For each situation, I provide an answer, which, in my experience, uncovers the best practice to solve the challenge within the Dockerfile. You’re invited to compare our solutions!

Сhallenge 1

A junior DevOps engineer, let’s call him James, teamed to support Python developers. His first task was a dockerization of a Python application. He found out that the developers are already using this Dockerfile:

FROM python:3.7
COPY ./requirements.txt .
RUN pip install -r requirements.txt
COPY . .
EXPOSE 8081 8082 8083
CMD [“./app.py”]

James started checking if he could optimize it. He saw that the COPY command is used twice.
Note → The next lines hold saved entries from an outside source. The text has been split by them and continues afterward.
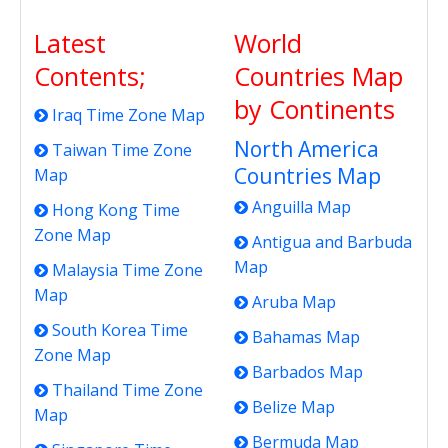
Latest
World
Contents;
Countries Map
by Continents
Iraq Time Zone Map
North America
Taiwan Time Zone
Countries Map
Map
Anguilla Map
Hong Kong Time
Zone Map
Antigua and Barbuda
Map
Malaysia Time Zone
Map
Aruba Map
South Korea Time
Bahamas Map
Zone Map
Barbados Map
Thailand Time Zone
Belize Map
Map
Bermuda Map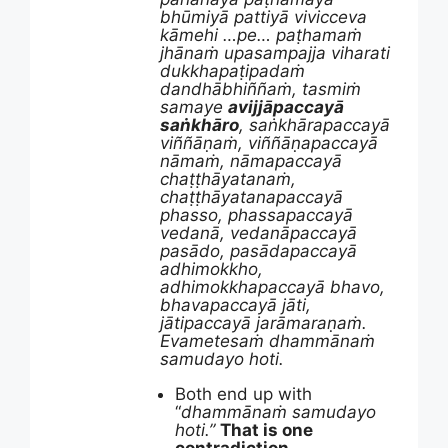
bhūmiyā pattiyā vivicceva
kāmehi …pe… paṭhamaṁ
jhānaṁ upasampajja viharati
dukkhapaṭipadaṁ
dandhābhiññaṁ, tasmiṁ
samaye
avijjāpaccayā
saṅkhāro
, saṅkhārapaccayā
viññāṇaṁ, viññāṇapaccayā
nāmaṁ, nāmapaccayā
chaṭṭhāyatanaṁ,
chaṭṭhāyatanapaccayā
phasso, phassapaccayā
vedanā, vedanāpaccayā
pasādo, pasādapaccayā
adhimokkho,
adhimokkhapaccayā bhavo,
bhavapaccayā jāti,
jātipaccayā jarāmaraṇaṁ.
Evametesaṁ dhammānaṁ
samudayo hoti.
Both end up with
“
dhammānaṁ samudayo
hoti.”
That is one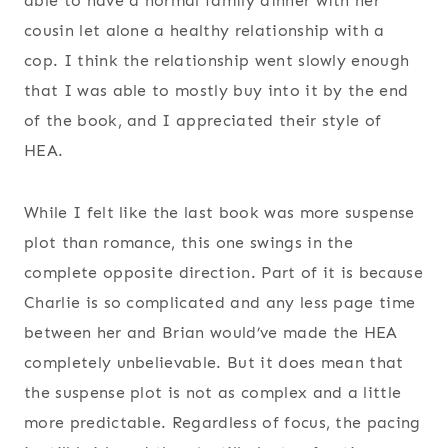
able to have a normal family dinner with her
cousin let alone a healthy relationship with a
cop. I think the relationship went slowly enough
that I was able to mostly buy into it by the end
of the book, and I appreciated their style of
HEA.
While I felt like the last book was more suspense
plot than romance, this one swings in the
complete opposite direction. Part of it is because
Charlie is so complicated and any less page time
between her and Brian would’ve made the HEA
completely unbelievable. But it does mean that
the suspense plot is not as complex and a little
more predictable. Regardless of focus, the pacing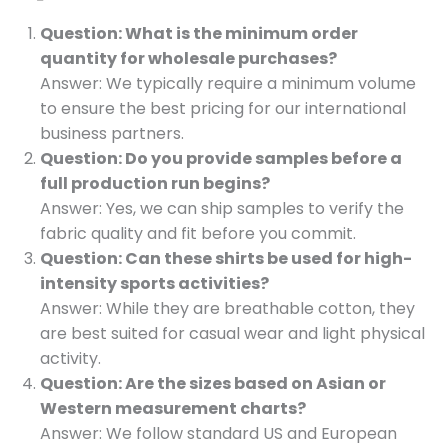
Question: What is the minimum order
quantity for wholesale purchases?
Answer: We typically require a minimum volume
to ensure the best pricing for our international
business partners.
Question: Do you provide samples before a
full production run begins?
Answer: Yes, we can ship samples to verify the
fabric quality and fit before you commit.
Question: Can these shirts be used for high-
intensity sports activities?
Answer: While they are breathable cotton, they
are best suited for casual wear and light physical
activity.
Question: Are the sizes based on Asian or
Western measurement charts?
Answer: We follow standard US and European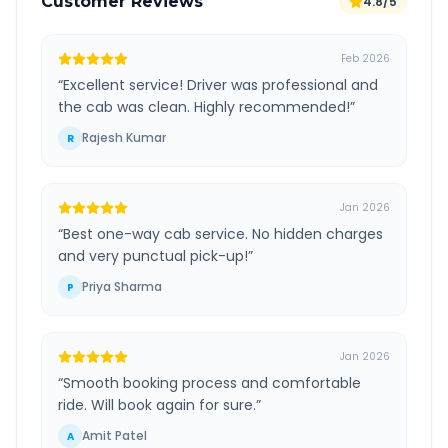
Customer Reviews
4.8/5
Feb 2026
“
Excellent service! Driver was professional and
the cab was clean. Highly recommended!
”
Rajesh Kumar
R
Jan 2026
“
Best one-way cab service. No hidden charges
and very punctual pick-up!
”
Priya Sharma
P
Jan 2026
“
Smooth booking process and comfortable
ride. Will book again for sure.
”
Amit Patel
A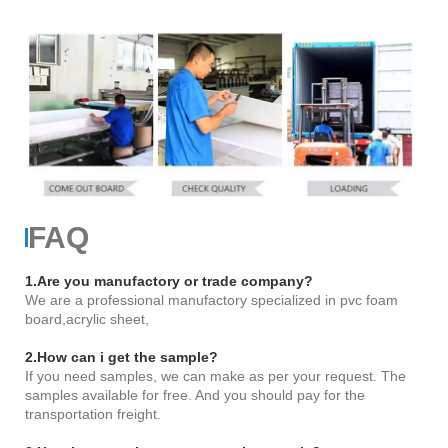
FAQ
1.Are you manufactory or trade company?
We are a professional manufactory specialized in pvc foam
board,acrylic sheet,
2.How can i get the sample?
If you need samples, we can make as per your request. The
samples available for free. And you should pay for the
transportation freight.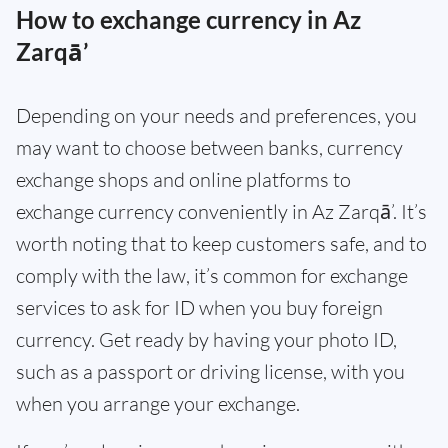
How to exchange currency in Az
Zarqā’
Depending on your needs and preferences, you
may want to choose between banks, currency
exchange shops and online platforms to
exchange currency conveniently in Az Zarqā’. It’s
worth noting that to keep customers safe, and to
comply with the law, it’s common for exchange
services to ask for ID when you buy foreign
currency. Get ready by having your photo ID,
such as a passport or driving license, with you
when you arrange your exchange.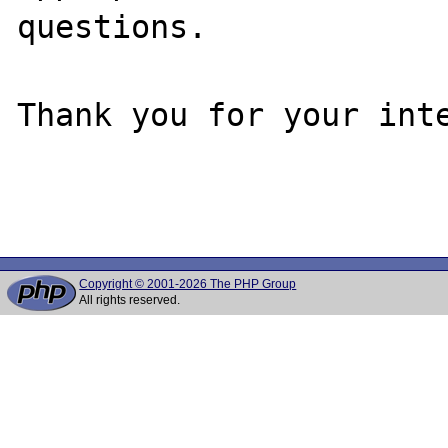
questions. 

Thank you for your inte
Copyright © 2001-2026 The PHP Group
All rights reserved.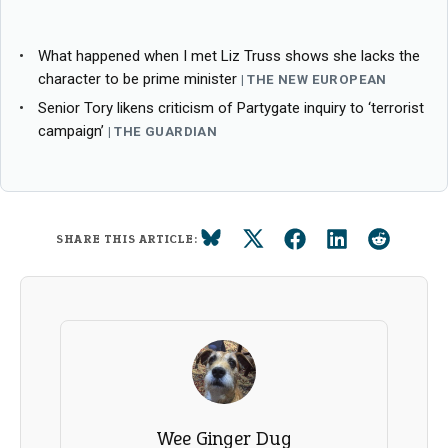
What happened when I met Liz Truss shows she lacks the
character to be prime minister
THE NEW EUROPEAN
Senior Tory likens criticism of Partygate inquiry to ‘terrorist
campaign’
THE GUARDIAN
SHARE THIS ARTICLE:
Wee Ginger Dug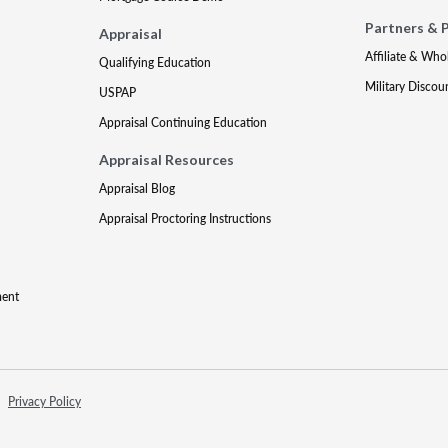
Partners & 
Appraisal
Affiliate & Who
Qualifying Education
Military Discou
USPAP
Appraisal Continuing Education
Appraisal Resources
Appraisal Blog
Appraisal Proctoring Instructions
ment
Privacy Policy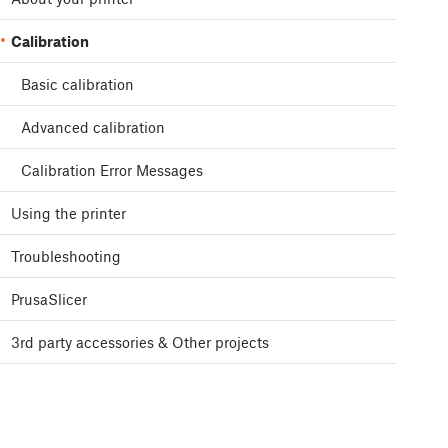
Calibration
Basic calibration
Advanced calibration
Calibration Error Messages
Using the printer
Troubleshooting
PrusaSlicer
3rd party accessories & Other projects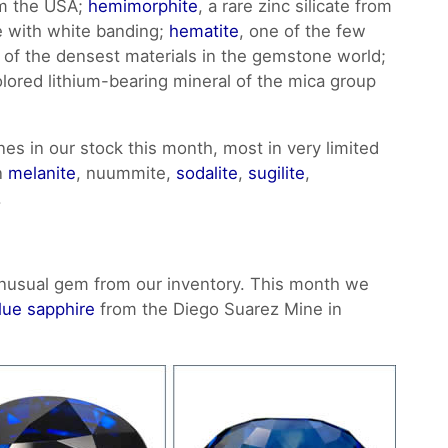
om the USA;
hemimorphite
, a rare zinc silicate from
ue with white banding;
hematite
, one of the few
e of the densest materials in the gemstone world;
colored lithium-bearing mineral of the mica group
nes in our stock this month, most in very limited
in
melanite
, nuummite,
sodalite
,
sugilite
,
.
nusual gem from our inventory. This month we
lue sapphire
from the Diego Suarez Mine in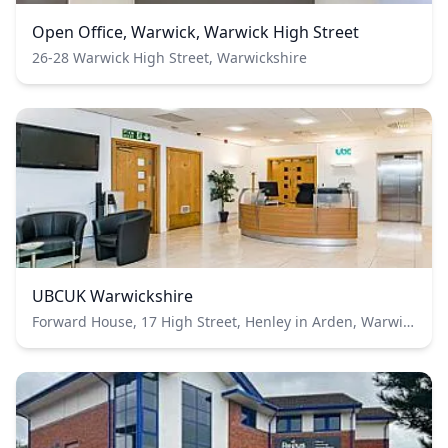
Open Office, Warwick, Warwick High Street
26-28 Warwick High Street, Warwickshire
UBCUK Warwickshire
Forward House, 17 High Street, Henley in Arden, Warwickshire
Since each instruction in Dockerfile is a layer, James decided he could reduce the number of layers. Thus, he rewrote the Dockerfile this way:

FROM python:3.7
COPY . .
RUN pip install -r requirements.txt
EXPOSE 8081 8082 8083
CMD [“./app.py”]

There is one layer less now. Also, having fewer commands results in improved readability. 

He is a Docker Hero, isn’t he?

Сhallenge 2

When reviewing the repo, James caught sight that the requirements file contains a private token:

> cat requirements.txt
git+https://__token__:glpat-4HeUio8dHeaWnNg6@gitlab.com/acme-apps/config-repo.git
…

James was unpleasantly surprised by this security breach. 

In the beginning, he only wanted to fix this vulnerability in the public Docker image, so he updated the Dockerfile this way: 

RUN pip install -r requirements.txt
RUN rm requirements.txt

However, he still wasn’t happy having a plain secret stored in git. So he did the following:

He replaced the token with a placeholder this way:

git+https://__token__:GIT_TOKEN@gitlab.com/acme-apps/config-repo.git

Then he stored the token in a vault, pulled it in CI/CD Build stage, and replaced the placeholder with sed command before building the Dockerfile:

TOKEN=$(<pull token from a vault>)
sed -i 's/GIT_TOKEN/${TOKEN}/' requirements.txt
docker build .

He is a Docker Hero, isn’t he? The docker image is secure now, isn’t it?

Сhallenge 3

As an alternative solution, James used build arguments.

He added this instruction at the beginning of the Dockerfile:

ARG GITLAB_TOKEN

and changed the requirements file accordingly:

git+https://__token__:${GITLAB_TOKEN}@gitlab.com/acme-apps/config-repo.git

And CI command is now:

docker build --build-arg GITLAB_TOKEN=$(<pull the token from a vault>) .

No secret is stored in Git and in the image. James is calm and happy now. 

Finally, he is the Docker Hero, isn’t he? Is the docker image finally secure?

Сhallenge 4

After all these security adventures, James wants to keep the image as secure as possible. He looked at the COPY . . instruction and started to fear that unnecessary files might be copied to the image, and sensitive ones among others.

He asked developers to copy only the required files. They changed the Dockerfile, and now it looks like this:

COPY app.py convertor.py input.csv shared/ images/ sql/ .

It’s much more secure now, isn’t it?

Сhallenge 5

James is still eager for his idea to reduce the number of redundant layers. He remembered that the EXPOSE instruction in Dockerfile does not expose the ports indeed and serves mainly for documentation. 

“It serves equally good as documentation when it is commented out”, – he thought. 

So he updated the Dockerfile this way:

# EXPOSE 8081 8082 8083

You probably already have a hunch that James is not the Docker Hero, but what could be wrong?

Afterword

What every James should know? 

  • Don’t optimize what’s already working unless you clearly understand the benefit and the outcome. 
  • After applying changes – always test everything.

I hope you enjoyed reading and learned something new, but even if you knew everything – you’ve just confirmed that you are the true Docker Hero!